US Senator Edward J. Markey joined local Black community leaders Wednesday calling for an end to qualified immunity, the concept that a police officer can be protected from liability for most job-related conduct.
Markey, a Democrat, said he is cosponsoring a Senate resolution condemning qualified immunity, and that he would draft specific legislation to end what is now a judicial doctrine that, he said, has been used for decades “to shield officers from accountability for instances of police brutality and excessive force.”
“In our culture of systemic racism, qualified immunity is one of the foremost tools of oppression,” Markey said. “Police officers are murdering Black and brown Americans in our streets without any accountability. We must act now and end qualified immunity once and for all.”
A definition of qualified immunity has not been codified in laws, but instead has been shaped by US Supreme Court decisions and lower courts’ interpretations that have effectively made it impossible for a victim to sue an individual police officer for job-related conduct.
The difficulty of bringing civil lawsuits has in turn discouraged victims of police brutality and misconduct from seeking relief from the courts, thereby fostering a culture of oppression, opponents of the doctrine argue. Markey said the concept actually contradicts language under the Civil Rights Act of 1871 that aims to give people freedom to hold police officers accountable.
Qualified immunity does not prevent a state or federal prosecutor from seeking criminal charges against a police officer for on-the-job conduct, but that bar is high; Markey said victims should be able to seek civil remedies from the courts, as well.
Rahsaan Hall, director of the Racial Justice Program for the American Civil Liberties Union of Massachusetts, said Supreme Court decisions have made the bar for bringing a lawsuit so high that a victim must prove that an officer purposefully committed an act that has already been found to be wrong in a previous court decision — with only the same specific set of facts and circumstances.
That means, for example, that police cannot be held liable in a civil suit for killing a woman while executing a search warrant at the wrong house (as was the case with Breonna Taylor, who was killed by police in Louisville, Ky., in March); or if an innocent man is imprisoned and held in solitary confinement, he cannot sue the officers who erroneously put him in jail.
“It’s not about bad apples, it’s about a culture of policing granted too much immunity, too much protection from liability,” he said. “This [proposed legislation] is the piece that can begin to change the conversation about how we understand policing in this country, this is something that can really rein in the way things are happening.”
Markey cosponsored the resolution along with US Senators Elizabeth Warren of Massachusetts, Cory Booker of New Jersey, and Kamala Harris of California.
On Wednesday, he joined local Black community leaders including Suffolk District Attorney Rachael Rollins, who was elected in 2018 on a platform of reforming the criminal justice system to root out discrimination, and Michael Curry, a former president of the Boston branch of the NAACP, and a current national board member.
Rollins said she supports the effort as a way to hold police officers accountable for their actions.
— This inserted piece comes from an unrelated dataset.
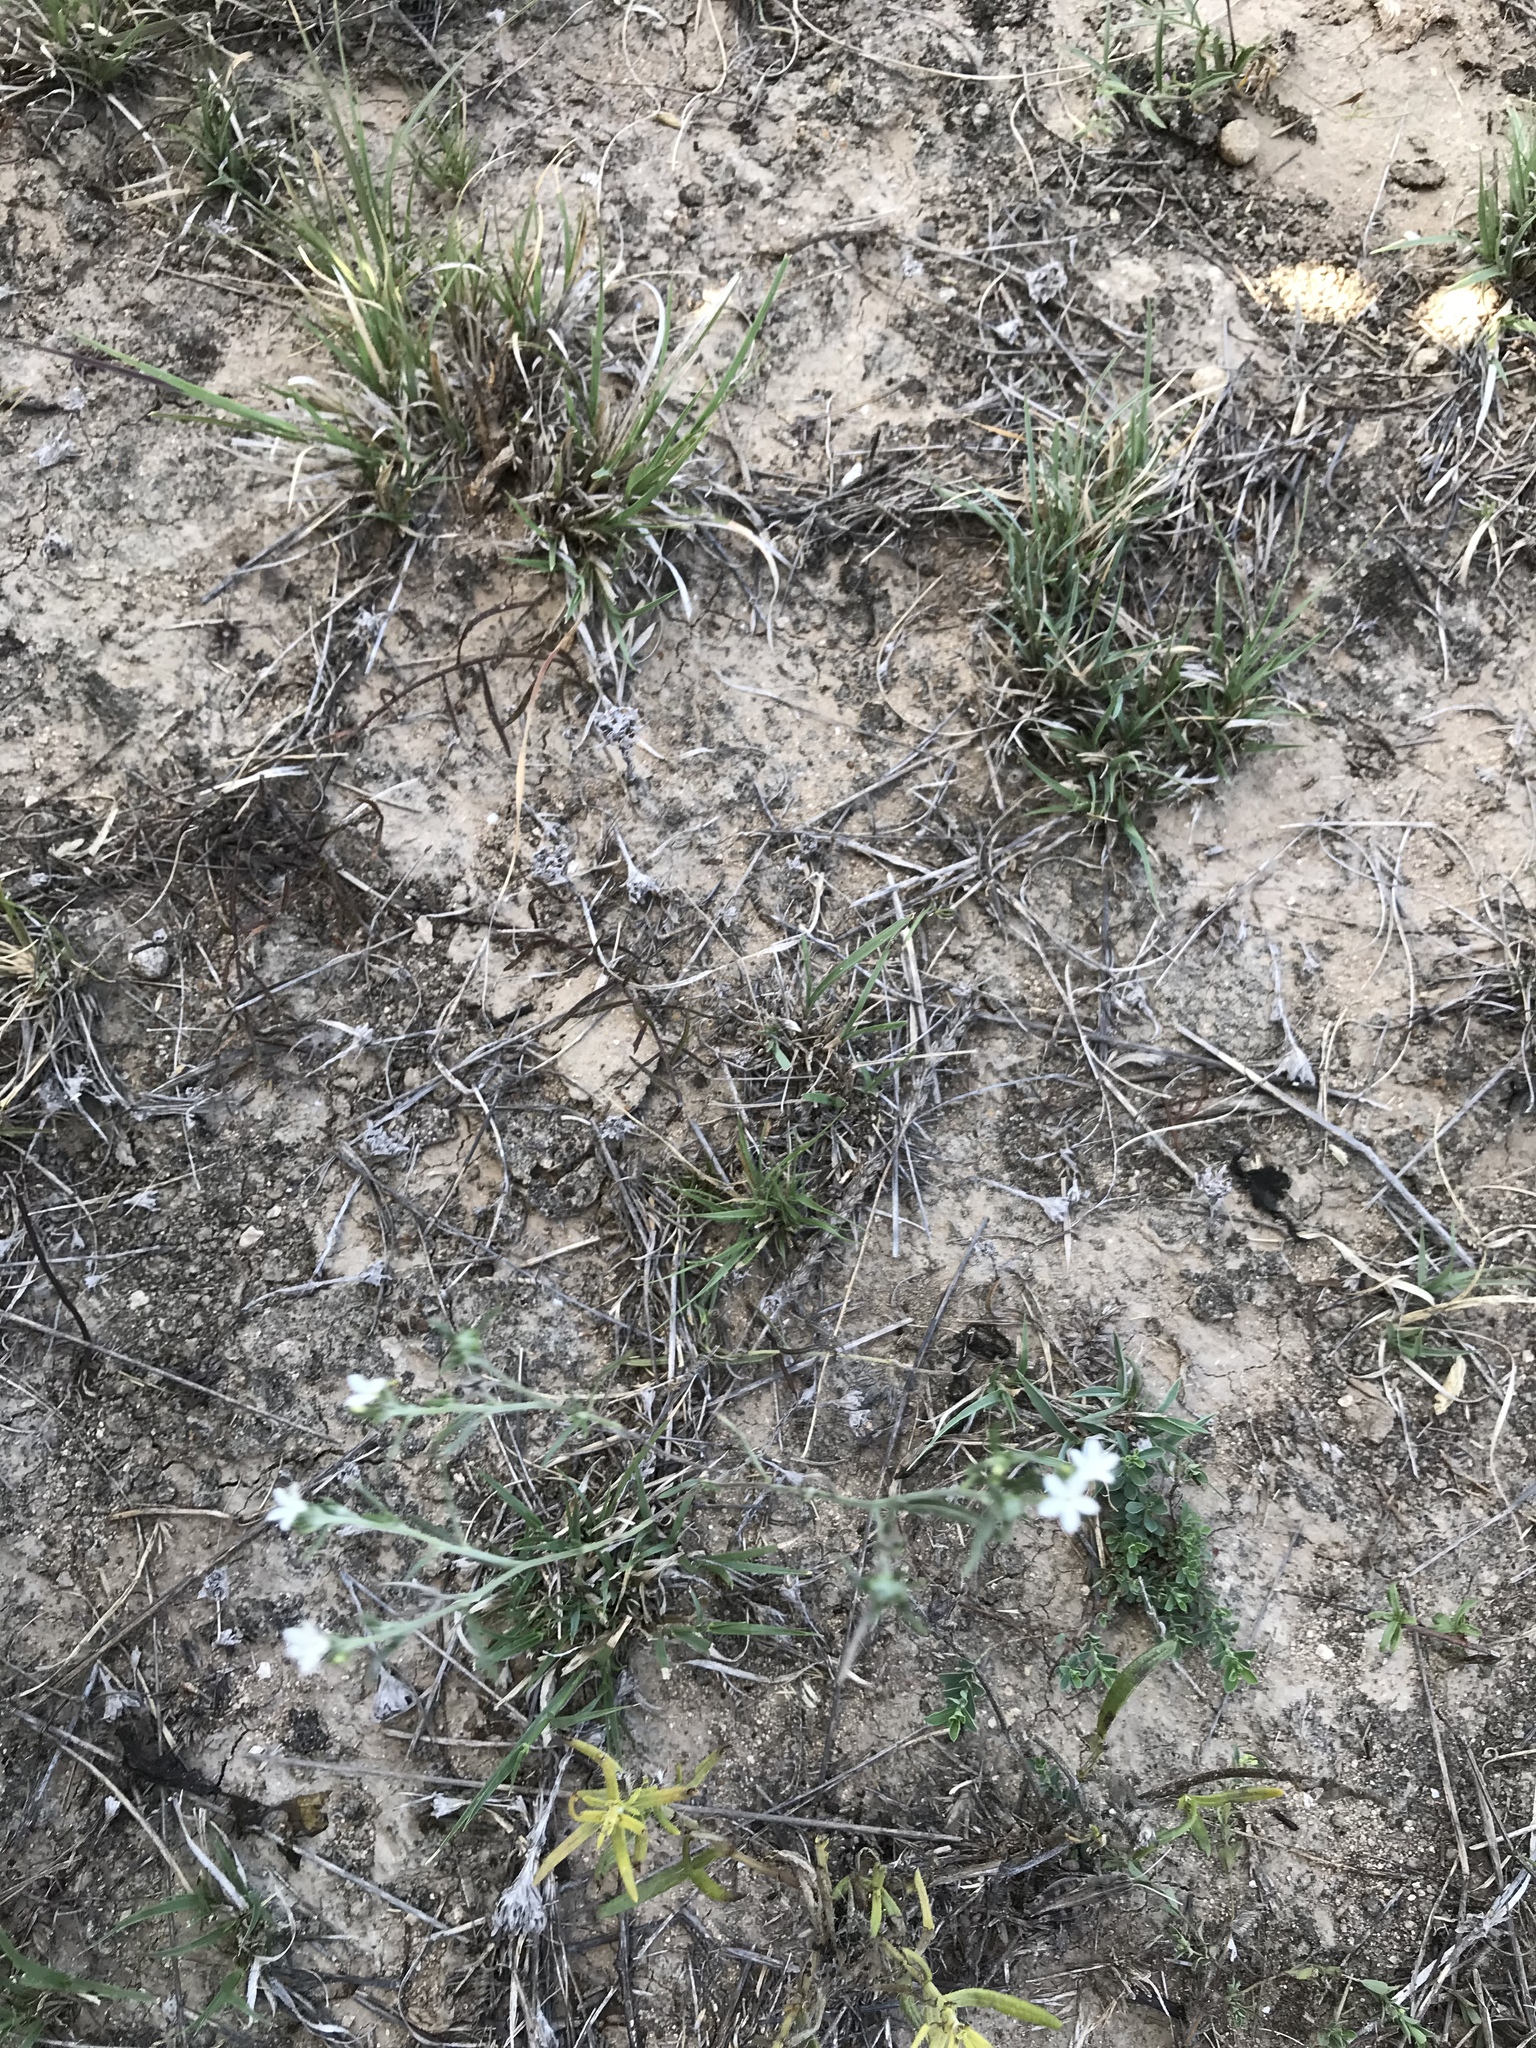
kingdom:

“This is not about the culturally competent men and women who put their lives at risk every day in this job. We’re not talking about them,” she said. Instead, she said, the effort targets officers who are repeat offenders of misconduct and “believe they can kill with impunity.”
Rollins, who has clashed with police unions in recent days over her comments, said this week that unions should support efforts to address wrongdoing among a small percentage of officers. She praised police officers who have taken a knee during recent police community protests.
“When you renounce those bad actors, we start gaining faith in the system,” she said.
Several police unions and associations, including the Boston Police Patrolmen’s Association and the Massachusetts Chiefs of Police Association, did not respond to requests for comment about Markey’s effort.
Markey’s proposal comes a day after top elected officials of color united in a march and news conference at the State House in a call to action for laws that can address systemic oppression and police brutality.
They pressed for the statewide use of body cameras, for example, and for communities to implement independent boards to review police conduct. US Representative Ayanna Pressley proposed her own resolution to the House condemning police brutality and the militarization of police forces, the first time such a resolution has been introduced in two decades.
Markey is running for reelection this year and faces US Representative Joseph P. Kennedy III in the Sept. 1 Democratic Senate primary. Kennedy tweeted “End qualified immunity” Wednesday, adding, “Reform isn’t enough, we must fundamentally change the way we police in the US.”
Also Wednesday, Boston city councilors, representing the most diverse council in the body’s history, passed a resolution supporting Pressley’s effort.
Councilor Ricardo Arroyo, who cosponsored the resolution, said the council should have already been working more aggressively to address systemic racism within Boston city government — he pointed to council matters that are still pending, such as a review of a police gang database that is comprised mostly of minorities; by banning the use of facial recognition programs; by forcing the creation of an independent board to oversee police conduct.
“Systemic racism and racial inequality are tangible things,” he said, recounting examples of racial inequalities in Boston. “We have a responsibility . . . to speak and act on these deep inequities every day. We have a responsibility to speak truth.”